CDU unterstützt Tariftreuegesetz

Für die Sozialdemokraten ist es ein Kernprojekt. Im Wahlkampf war das Bundestariftreuegesetz eine der Kernforderungen. Auch die Union warb für eine höhere Tarifbindung. Entsprechend hat man sich am Dienstag hinter die Pläne von Bas und Reiche gestellt.

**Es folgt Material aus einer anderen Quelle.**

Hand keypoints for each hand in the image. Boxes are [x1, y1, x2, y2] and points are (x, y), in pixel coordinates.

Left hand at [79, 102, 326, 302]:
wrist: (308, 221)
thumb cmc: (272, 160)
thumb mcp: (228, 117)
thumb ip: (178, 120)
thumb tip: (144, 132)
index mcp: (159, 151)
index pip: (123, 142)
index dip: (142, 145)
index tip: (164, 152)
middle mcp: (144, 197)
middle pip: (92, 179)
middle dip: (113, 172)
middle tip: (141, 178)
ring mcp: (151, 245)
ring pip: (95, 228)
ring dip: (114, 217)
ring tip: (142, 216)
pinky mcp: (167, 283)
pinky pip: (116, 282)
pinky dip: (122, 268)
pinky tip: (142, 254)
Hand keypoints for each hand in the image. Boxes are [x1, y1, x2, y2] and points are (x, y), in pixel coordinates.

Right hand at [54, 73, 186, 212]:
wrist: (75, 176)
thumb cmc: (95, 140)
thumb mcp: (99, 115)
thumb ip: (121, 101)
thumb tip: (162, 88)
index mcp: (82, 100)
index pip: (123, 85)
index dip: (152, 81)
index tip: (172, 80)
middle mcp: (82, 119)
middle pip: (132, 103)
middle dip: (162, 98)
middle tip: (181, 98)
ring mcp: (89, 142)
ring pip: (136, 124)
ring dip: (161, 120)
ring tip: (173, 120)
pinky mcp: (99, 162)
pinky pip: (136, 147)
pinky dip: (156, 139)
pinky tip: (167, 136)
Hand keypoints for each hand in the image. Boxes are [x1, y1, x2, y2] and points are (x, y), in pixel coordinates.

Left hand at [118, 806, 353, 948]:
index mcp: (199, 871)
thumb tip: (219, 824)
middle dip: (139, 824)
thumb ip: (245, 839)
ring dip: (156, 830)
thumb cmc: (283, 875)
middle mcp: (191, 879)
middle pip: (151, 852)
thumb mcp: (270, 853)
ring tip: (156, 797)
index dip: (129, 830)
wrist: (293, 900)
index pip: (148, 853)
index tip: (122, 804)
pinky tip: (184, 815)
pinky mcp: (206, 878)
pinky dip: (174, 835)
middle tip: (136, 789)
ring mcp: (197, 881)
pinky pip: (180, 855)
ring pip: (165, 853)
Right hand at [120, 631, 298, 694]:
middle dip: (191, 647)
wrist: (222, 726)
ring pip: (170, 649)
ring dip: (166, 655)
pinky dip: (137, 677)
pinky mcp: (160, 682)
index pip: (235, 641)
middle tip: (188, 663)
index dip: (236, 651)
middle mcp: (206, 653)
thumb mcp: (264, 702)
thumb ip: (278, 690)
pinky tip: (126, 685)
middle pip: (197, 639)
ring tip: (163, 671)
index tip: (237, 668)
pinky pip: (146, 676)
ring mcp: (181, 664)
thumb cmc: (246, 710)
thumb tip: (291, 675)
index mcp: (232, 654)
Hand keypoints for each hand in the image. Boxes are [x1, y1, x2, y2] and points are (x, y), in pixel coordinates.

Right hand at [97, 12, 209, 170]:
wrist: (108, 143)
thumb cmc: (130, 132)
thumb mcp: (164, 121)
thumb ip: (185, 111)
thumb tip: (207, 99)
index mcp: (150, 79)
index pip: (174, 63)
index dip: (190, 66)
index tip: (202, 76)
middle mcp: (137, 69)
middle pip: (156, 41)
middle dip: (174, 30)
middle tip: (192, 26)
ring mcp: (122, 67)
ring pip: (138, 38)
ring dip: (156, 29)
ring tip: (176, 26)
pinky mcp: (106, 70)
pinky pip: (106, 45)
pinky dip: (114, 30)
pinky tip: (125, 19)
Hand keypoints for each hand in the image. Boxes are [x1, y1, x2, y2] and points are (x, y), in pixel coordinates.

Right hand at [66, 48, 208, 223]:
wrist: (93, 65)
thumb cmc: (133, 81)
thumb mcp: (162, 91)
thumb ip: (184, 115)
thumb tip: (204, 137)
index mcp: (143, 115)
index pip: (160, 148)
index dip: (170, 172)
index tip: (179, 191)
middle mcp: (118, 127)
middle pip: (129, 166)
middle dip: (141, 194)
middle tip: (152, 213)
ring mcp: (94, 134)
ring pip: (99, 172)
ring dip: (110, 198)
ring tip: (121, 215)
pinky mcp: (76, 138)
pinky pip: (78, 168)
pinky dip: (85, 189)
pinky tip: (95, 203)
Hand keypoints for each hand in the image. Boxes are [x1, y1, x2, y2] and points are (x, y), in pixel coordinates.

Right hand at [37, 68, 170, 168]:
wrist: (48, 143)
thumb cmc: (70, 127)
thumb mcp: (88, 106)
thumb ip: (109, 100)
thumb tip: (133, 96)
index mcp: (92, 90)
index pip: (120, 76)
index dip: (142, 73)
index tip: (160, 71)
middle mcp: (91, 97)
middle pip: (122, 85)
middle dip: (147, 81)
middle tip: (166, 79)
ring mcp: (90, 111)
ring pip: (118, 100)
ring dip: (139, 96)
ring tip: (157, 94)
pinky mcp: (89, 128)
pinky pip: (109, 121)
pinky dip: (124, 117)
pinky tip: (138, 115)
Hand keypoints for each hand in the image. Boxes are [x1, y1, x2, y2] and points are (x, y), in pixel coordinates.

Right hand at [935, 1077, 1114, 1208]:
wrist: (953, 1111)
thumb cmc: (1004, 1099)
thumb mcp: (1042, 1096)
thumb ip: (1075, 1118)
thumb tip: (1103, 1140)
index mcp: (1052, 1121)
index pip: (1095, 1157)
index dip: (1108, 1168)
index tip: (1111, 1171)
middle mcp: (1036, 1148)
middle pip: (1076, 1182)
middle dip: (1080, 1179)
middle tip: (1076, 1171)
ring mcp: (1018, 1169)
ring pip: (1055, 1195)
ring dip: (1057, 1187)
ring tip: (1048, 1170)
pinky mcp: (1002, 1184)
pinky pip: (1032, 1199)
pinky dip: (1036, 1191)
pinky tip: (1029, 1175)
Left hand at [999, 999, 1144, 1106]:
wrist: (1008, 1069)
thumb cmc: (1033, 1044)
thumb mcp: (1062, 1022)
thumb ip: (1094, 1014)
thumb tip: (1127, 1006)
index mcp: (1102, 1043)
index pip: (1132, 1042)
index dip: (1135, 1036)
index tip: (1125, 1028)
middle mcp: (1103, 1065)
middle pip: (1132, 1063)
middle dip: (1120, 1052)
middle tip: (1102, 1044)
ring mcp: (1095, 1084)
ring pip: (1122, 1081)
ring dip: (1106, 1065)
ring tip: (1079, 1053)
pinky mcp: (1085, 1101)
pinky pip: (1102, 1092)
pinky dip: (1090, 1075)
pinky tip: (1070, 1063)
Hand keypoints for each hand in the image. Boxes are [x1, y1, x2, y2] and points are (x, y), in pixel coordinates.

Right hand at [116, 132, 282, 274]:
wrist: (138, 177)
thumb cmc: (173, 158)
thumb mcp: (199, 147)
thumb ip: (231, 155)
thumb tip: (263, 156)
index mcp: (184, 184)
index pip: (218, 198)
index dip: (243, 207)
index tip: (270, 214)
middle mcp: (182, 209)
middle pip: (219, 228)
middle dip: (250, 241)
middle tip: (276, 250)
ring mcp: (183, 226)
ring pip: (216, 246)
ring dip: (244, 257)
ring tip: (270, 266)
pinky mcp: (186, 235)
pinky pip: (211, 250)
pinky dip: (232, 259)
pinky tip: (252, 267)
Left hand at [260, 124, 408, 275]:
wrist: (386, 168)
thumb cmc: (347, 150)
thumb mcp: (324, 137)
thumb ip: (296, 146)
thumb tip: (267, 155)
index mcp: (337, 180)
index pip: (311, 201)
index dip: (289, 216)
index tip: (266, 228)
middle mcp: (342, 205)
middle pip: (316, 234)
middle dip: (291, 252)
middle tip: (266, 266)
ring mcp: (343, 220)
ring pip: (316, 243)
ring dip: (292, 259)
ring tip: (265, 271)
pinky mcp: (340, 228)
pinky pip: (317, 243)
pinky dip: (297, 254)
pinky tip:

„Wir wollen mehr Menschen schneller in Arbeit bringen und unseren Sozialstaat zukunftsfest machen“, sagte der CDU-Abgeordnete Marc Biadacz dem Tagesspiegel. Er ist arbeitsmarkt- und sozialpolitischer Sprecher der Unionsfraktion. Dass das Tariftreuegesetz noch vor der Bürgergeld-Reform im Herbst umgesetzt wird, sieht er nicht kritisch. „Wir arbeiten den Koalitionsvertrag Punkt für Punkt ab und halten uns dabei an den vereinbarten Fahrplan.“

Trotzdem blickt man in der Union mit Interesse darauf, ob Bas auch bei den verabredeten Reformen zum Arbeitszeitgesetz und eben der neuen Grundsicherung genauso pünktlich liefern wird. „Für mich ist wichtig, dass im Herbst Reformen kommen, das war die Vorbedingung für die Kreditermächtigungen“, sagt ein anderer CDU-Bundestagsabgeordneter. „An das Tariftreuegesetz hätte ich da jetzt nicht als erstes gedacht.“

Schon die im November zerbrochene Ampel-Regierung hatte sich ein Tariftreuegesetz vorgenommen. Es wurde allerdings vor allem aufgrund von Vorbehalten der FDP nicht verwirklicht. In den Ländern, mit Ausnahme von Bayern und Sachsen, gibt es entsprechende Regelungen schon länger.